_Work to complete_: You are to retype exactly the line with "initial begin" and every line after it in the entries below.

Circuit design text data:
....

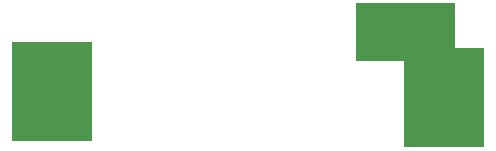
<source format=gbs>
%FSLAX36Y36*%
%MOMM*%
%SFA1B1*%
%ADD10C,.010*%

G36*
X-28900000Y-9803578D02*
X-22100000D01*
Y-1400000D01*
X-28900000D01*
Y-9803578D01*
G37*
G36*
X11100000Y-1900000D02*
X8603578D01*
Y1900000D01*
X200000D01*
Y-3000000D01*
X4300000D01*
Y-10303578D01*
X11100000D01*
Y-1900000D01*
G37*
M02*
G04 End of Data *

</source>
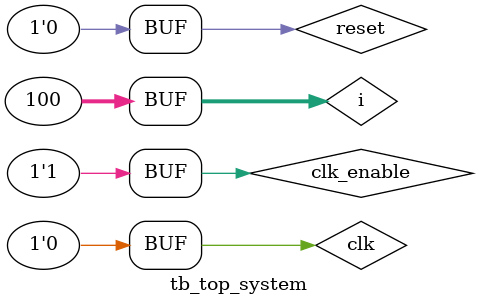
<source format=sv>
`timescale 1 ns / 1 ns
module tb_top_system();
reg clk;
reg reset;
reg clk_enable;
integer i;
wire [15:0] in;
wire [15:0] out;

task clock;
    begin
        clk = 1'b1;
        #1;
        clk = 1'b0;
        #1;
    end
endtask


noise_generator2 noise(.clk(clk),
		.enable(clk_enable),
		.reset(reset),
		.Q(in));

top_system top(.clk(clk),
		.reset(reset),
		.clk_enable(clk_enable),
		.in(in),
		.out(out));

initial begin
reset = 1'b1;
clk_enable = 1'b1;
clock;
clock;
reset = 1'b0;
clock;

for(i = 0; i < 100; i = i + 1) begin
	clock;
end


end

endmodule

</source>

....

_Solution for this exercise_:
initial begin
reset = 1'b1;
clk_enable = 1'b1;
clock;
clock;
reset = 1'b0;
clock;

for(i = 0; i < 100; i = i + 1) begin
	clock;
end


end

endmodule

</source>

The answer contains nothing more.